プロジェクト
VISION
FAO(国際連合食糧農業機関)によると、世界では年間約50億トンの食品が生産されていますが実にその3分の1が廃棄され、フードロスは資源の無駄遣いのみならず環境にも悪影響を及ぼすグローバルな社会課題です。大阪大学はその解決策として、「食に関わる新技術」の社会実装と「食に関わる社会問題」に取り組む研究チームを中心に、ビジョンの策定の基となるSDGs12.3の重要課題を「フードDX」によって解決し、フードロスが削減しエシカル消費が実現する社会を目指します。
SDGsとは
国連が採択した2016年から2030年までに達成を目指す世界共通の目標 (Sustainable Development Goals)。 SDGsには17の目標があり、それらに対してより具体的な目標である169のターゲットが設定されています。
SDG12.3の課題とは
2030年までに小売・消費レベルにおける世界全体の一人当たりの食料の廃棄を半減させ、収穫後損失などの生産・サプライチェーンにおける食品ロスを減少させる目標のことをいいます。
フードDXとは
食品そのものに対するデジタルトランスフォーメーション。食品の網羅的成分分析(メタボロミクス解析)や凍結乾燥技術などの最新鋭技術と先進半導体技術に基づく、トレーサビリティ(商品がどのように作られ、流通し、販売されるかを把握すること)を融合して達成できることをいいます。
エシカル消費とは
「倫理的な」という意味。地球環境や人、社会、地域に配慮した消費をすることをいいます。
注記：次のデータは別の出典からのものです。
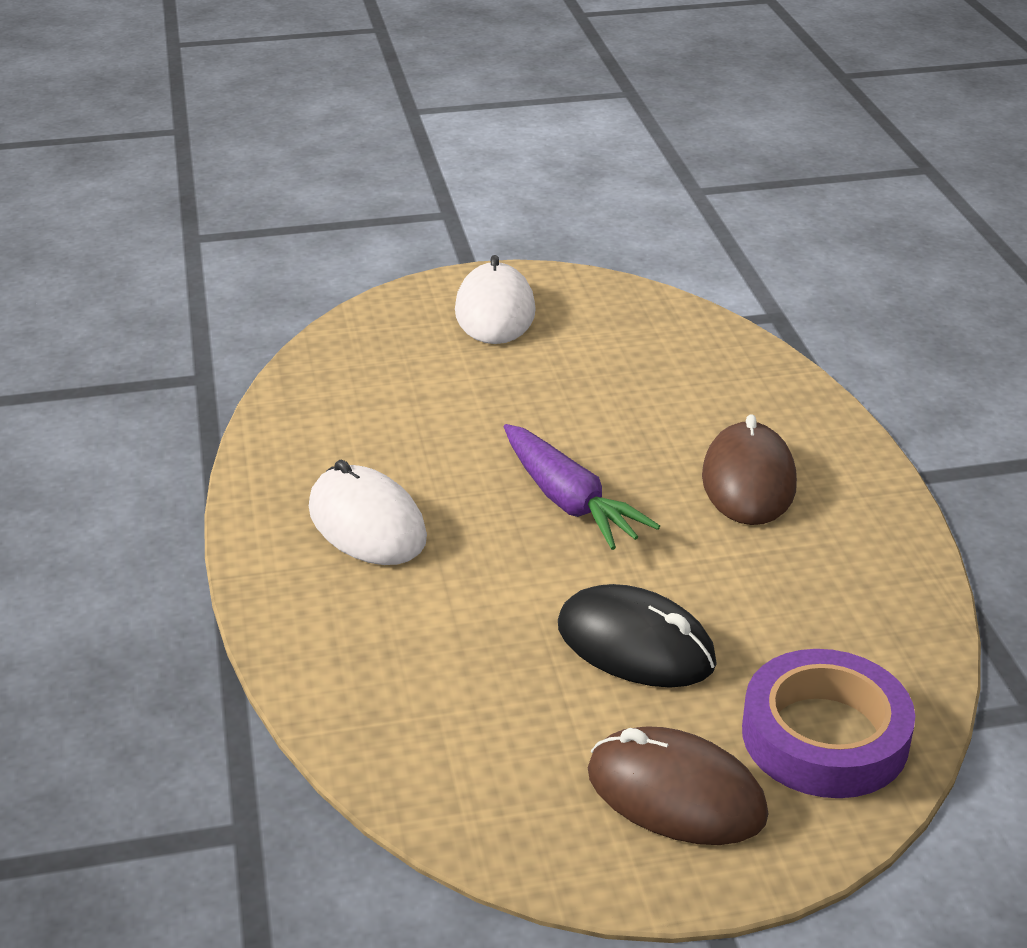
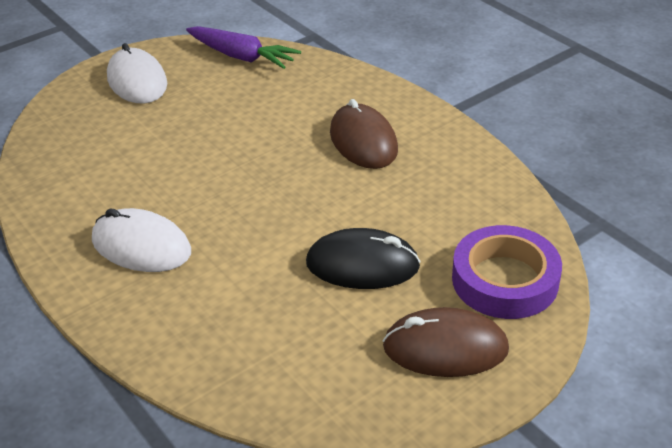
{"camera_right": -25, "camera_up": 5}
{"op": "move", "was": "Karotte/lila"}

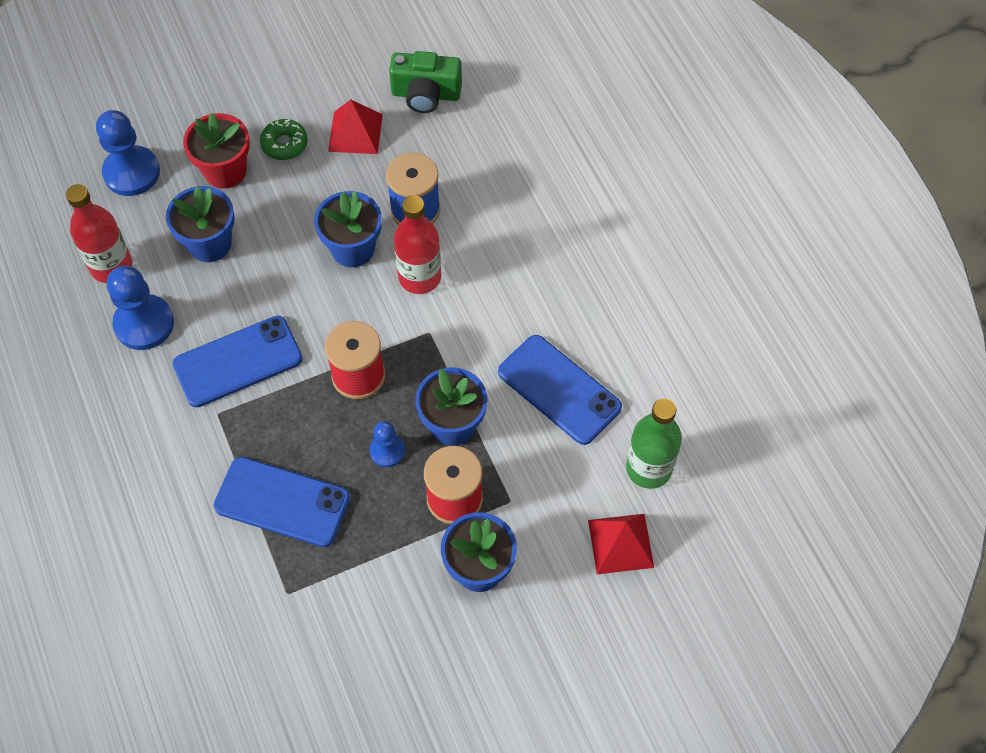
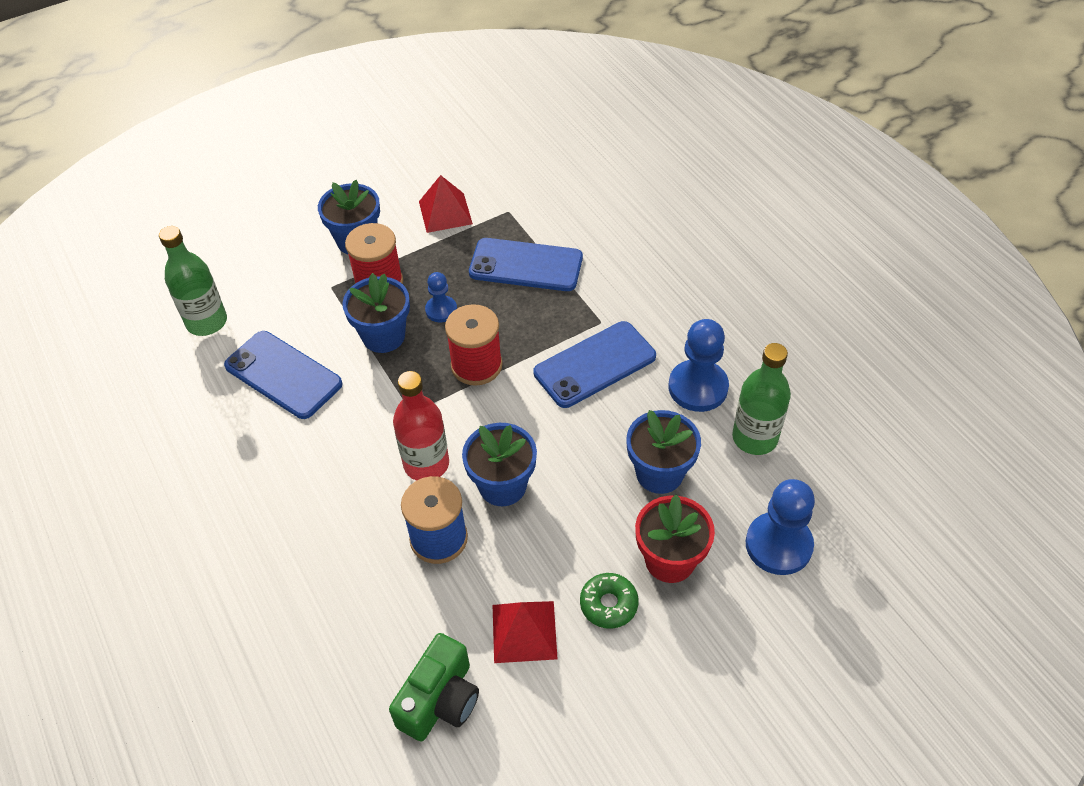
{"camera_right": 175, "camera_up": -10}
{"op": "rotate", "was": "Kamera/grün", "clockwise": 120}
{"op": "recolor", "was": "Flasche/rot (1st from left)", "now": "Flasche/grün (2nd from left)"}
{"op": "move", "was": "Pyramide/rot (2nd from left in the first image)", "now": "Pyramide/rot (1st from left)"}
フードロスの現状と問題点、そしてわたしたちのアプローチ
フードロスには大きく5つの原因があります
フードロスの発生は、大きく 生産ロス(9%)・保管ロス(8%)・加工ロス(4%)・流通ロス(4%)そして消費ロス(8%)の5つの原因から成り立つと考えられています。
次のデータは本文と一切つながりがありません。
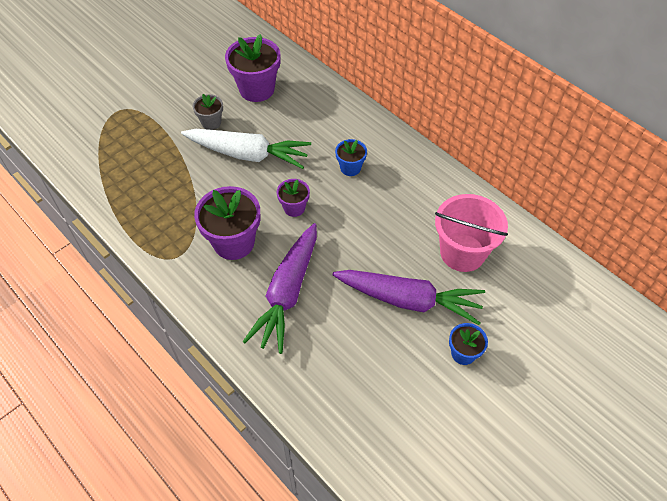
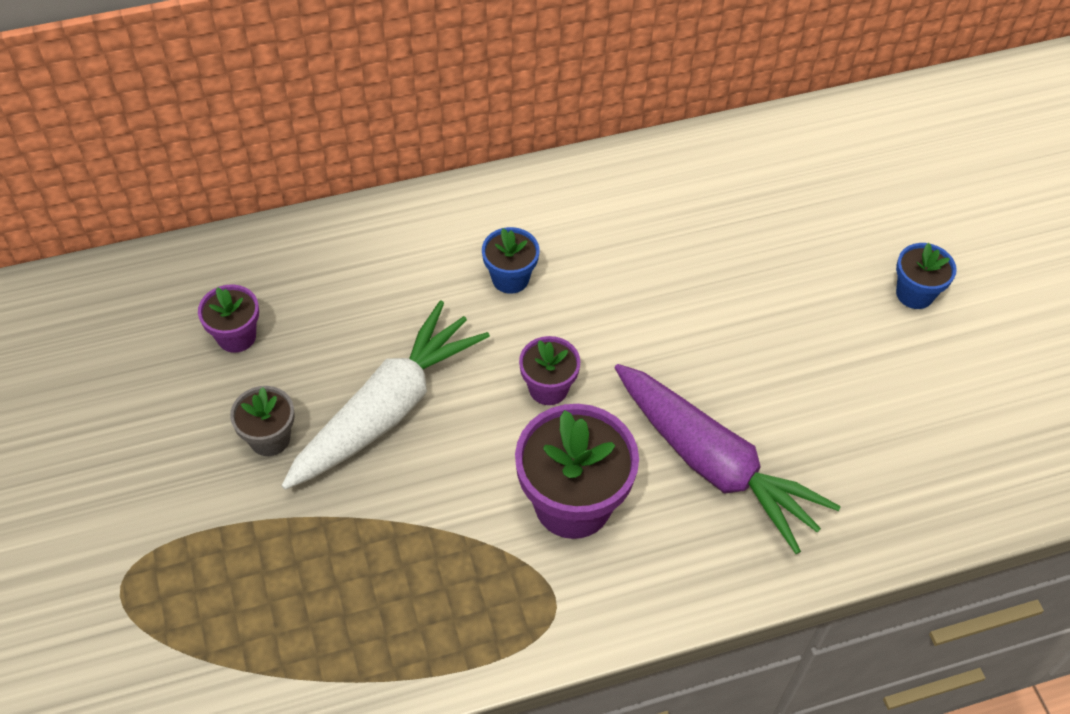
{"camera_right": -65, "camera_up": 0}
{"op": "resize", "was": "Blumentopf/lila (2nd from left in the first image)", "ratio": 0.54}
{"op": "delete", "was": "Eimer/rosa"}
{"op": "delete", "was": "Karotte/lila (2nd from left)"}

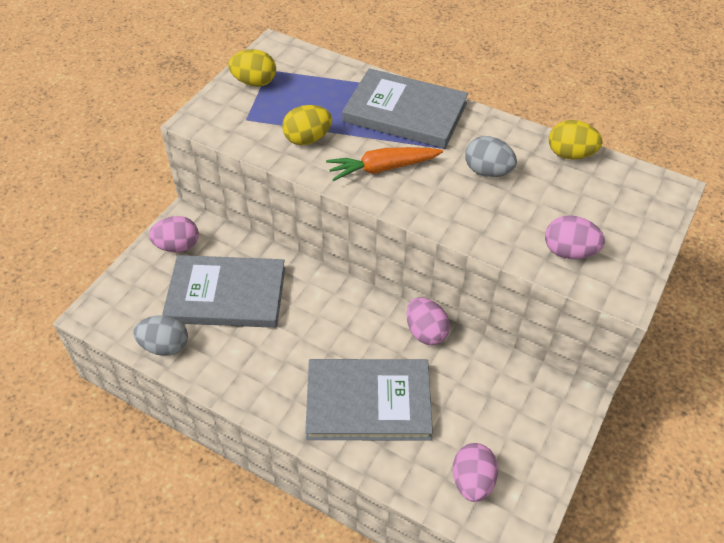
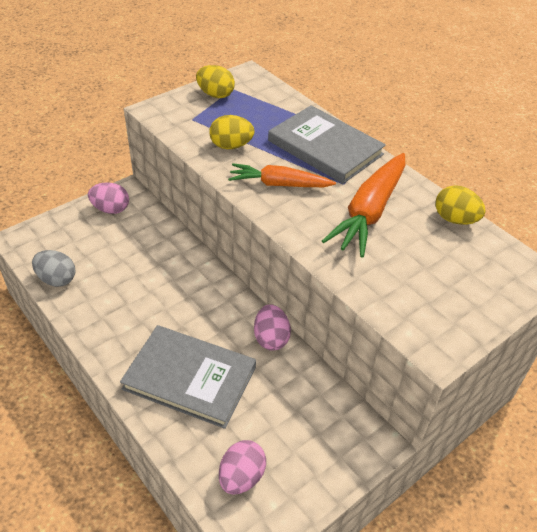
{"camera_right": 20, "camera_up": -5}
{"op": "replace", "was": "Ei/grau (2nd from left)", "now": "Karotte/orange (2nd from left)"}
{"op": "delete", "was": "Ei/rosa (4th from left)"}
{"op": "delete", "was": "Buch/grau (1st from left)"}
わたしたちは、各ロスの原因を追究・分析し、対策指針に議論を重ね、以下のような研究アプローチを構想しました。
生産ロスのおもな原因
生産ロスの多くは、生産物の市場価格の下落により、収穫出荷のコストが回収できず、生産地で食品が廃棄されます。また、食品の作物化が不十分であったり、規格外の作物が廃棄されています。
わたしたちのアプローチ
わたしたちは、市場価格がコストに折り合うまでの保管を担保する技術を開発します。
メタボロミクス解析
オーファンクロップ
わたしたちは、一般的に食べることのない植物資源をゲノム編集技術で作物化する開発をします。
オーファンクロップとは
ある地域においては重要な作物であるものの、近代的な育種や栽培法が確立されていないもの。ゲノム編集技術の適用により育種を短縮し、有効利用できる可能性がある。
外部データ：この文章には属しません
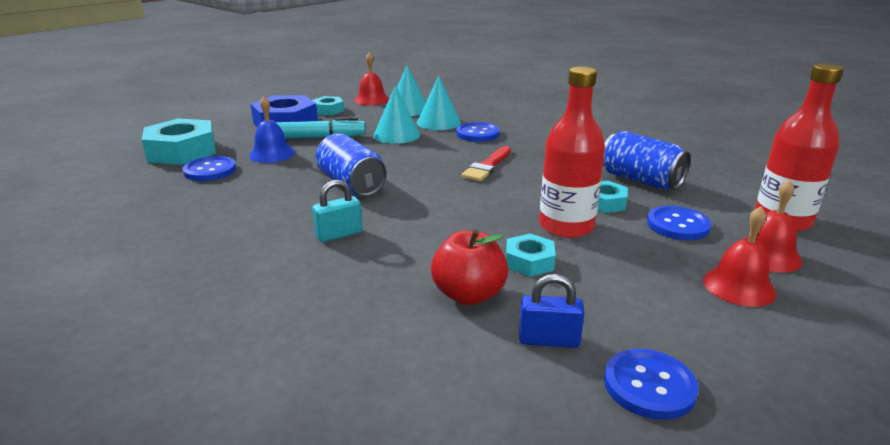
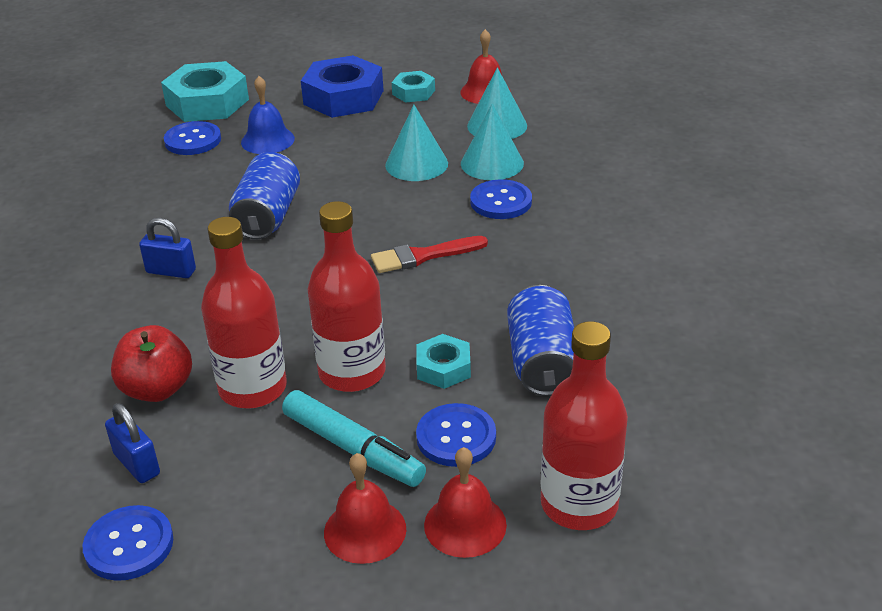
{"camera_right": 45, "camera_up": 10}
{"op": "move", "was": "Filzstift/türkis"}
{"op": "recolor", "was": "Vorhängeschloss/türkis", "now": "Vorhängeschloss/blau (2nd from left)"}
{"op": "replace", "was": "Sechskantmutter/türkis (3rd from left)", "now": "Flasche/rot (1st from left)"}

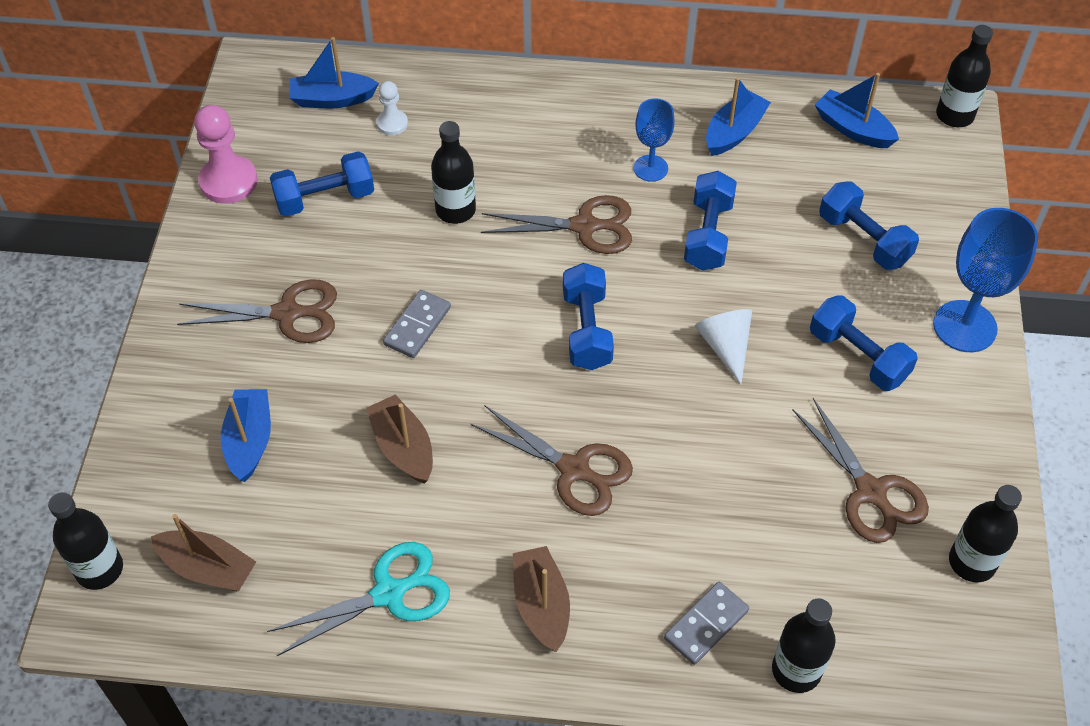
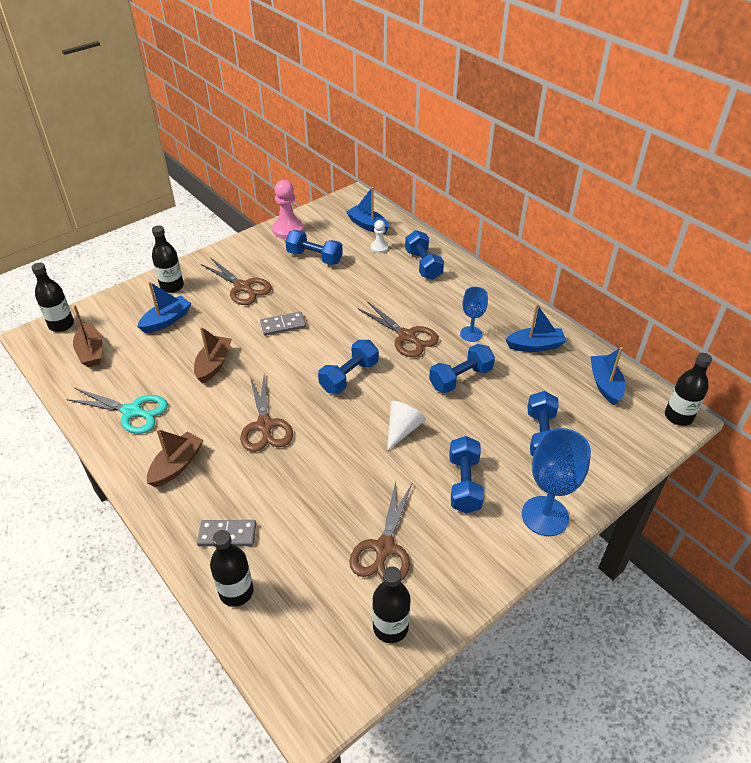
{"camera_right": 45, "camera_up": -10}
{"op": "move", "was": "Flasche/schwarz (2nd from left)"}
{"op": "insert", "now": "Hantel/blau (3rd from left)"}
わたしたちは、廃棄されてしまっていた作物などを利用して廃棄物ゼロミートを開発します。
フードプリンティング
フードプリンティングとは
PCなどで作成した三次元的なデジタルモデルのデータにもとづいて、三次元的なフードを印刷すること。
CO2の排出量を低減できるフードDX技術
インドネシアでの社会実装
なぜインドネシアなのか
- インドネシアは東南アジア最大の果実生産国(1900万トン)ですが、その多くは、『保管→加工→流通段階』で腐敗により廃棄されています。また、果実を含めた全体の食品廃棄量は44%、年間4800万トンであり、世界の食品ロス13億トン中3.7%を占めています。
- わたしたちは、一人当たりの食糧廃棄量が世界2位、人口2.7億人に達するインドネシアに着目し、これらフードDX技術の社会実装を行います。
- また、インドネシア政府・各大学研究機関からのバックアップ体制が整っていることも、私たちの技術革新が社会実装できる強みといえます。
社会実装とは
得られた研究成果を社会へ問題解決するために応用したり、展開することをいいます。
『食』の進化へ
わたしたちは、グローバルな本ビジョン実現に先駆的に取り組み、すべてのステークホルダー(農業生産者・保管流通業者・小売業者・消費者)が、幸せを感じ、環境にやさしく、『食の循環』で国境を越えてつながりあう社会を創造します。